Everyone I know is a member of the sandwich generation today. My friend, Melanie, spent the week at her father's bedside in the hospital, juggling her work, husband, friends and kids with her handy (and prohibited in the hospital) cell phone.
My friends Ken and Elaine cornered me at a dinner party Saturday night with questions about how to help his parents move out of their home into an assisted living community. And then how to keep his siblings from freaking out and throwing a fit when he achieves it.
It's not easy being a member of the generation whose parents are living longer than any before in history. My own aging mother, living happily and busily in a retirement community, takes the train at least twice a year to stay with her mother, who, at 98, is queen of her retirement community in northern Minnesota.
She called me during her last visit saying, "Grandma keeps falling and I don't know what to do.
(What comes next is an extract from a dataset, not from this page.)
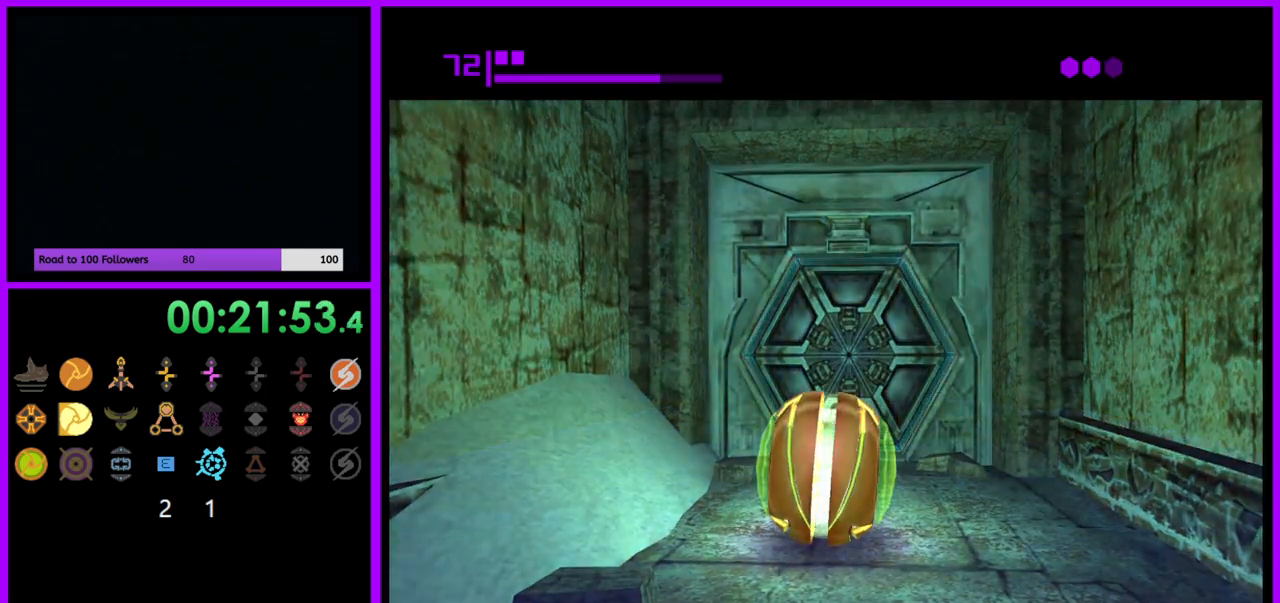
{"dt_ms": 500, "buttons": ["B"], "left_stick": "center", "right_stick": "center", "events": []}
Can you talk to her and tell her to be a good girl and stop trying to get out of bed at night?"
My mother knows that it isn't helpful to talk down to older people - she taught me that when I was just a child.
But dealing with her own mother turns her into any other frustrated family member. She forgets to objectively look at what is causing my grandmother to fall, and to work on solutions. She reacts emotionally - as we all do when dealing with our family.
I'm just far enough away that I could talk through the situation with my mom and help her find some workable solutions. Turning my grandma's bed so that there was more room on the side she likes to use to get in and out means that she can fit her walker there (she couldn't before, leading to fall after fall). We talked about solutions like a smaller bed, half-rails for her to use to pull herself up and steady herself when she first gets up, maybe even a bed-side commode for night needs. There are logical ways to start addressing the problems of falling, at least in my grandma's case.
But at the moment, my mom was shaken up. She was upset, scared and frustrated. She acted like we all act when we feel helpless to solve the problems of our aging parents.
There is one thing we members of the sandwich generation are learning, though. Simply this: when we turn to other people for ideas, advice and support we can get through some of the toughest spots we face on this journey through life.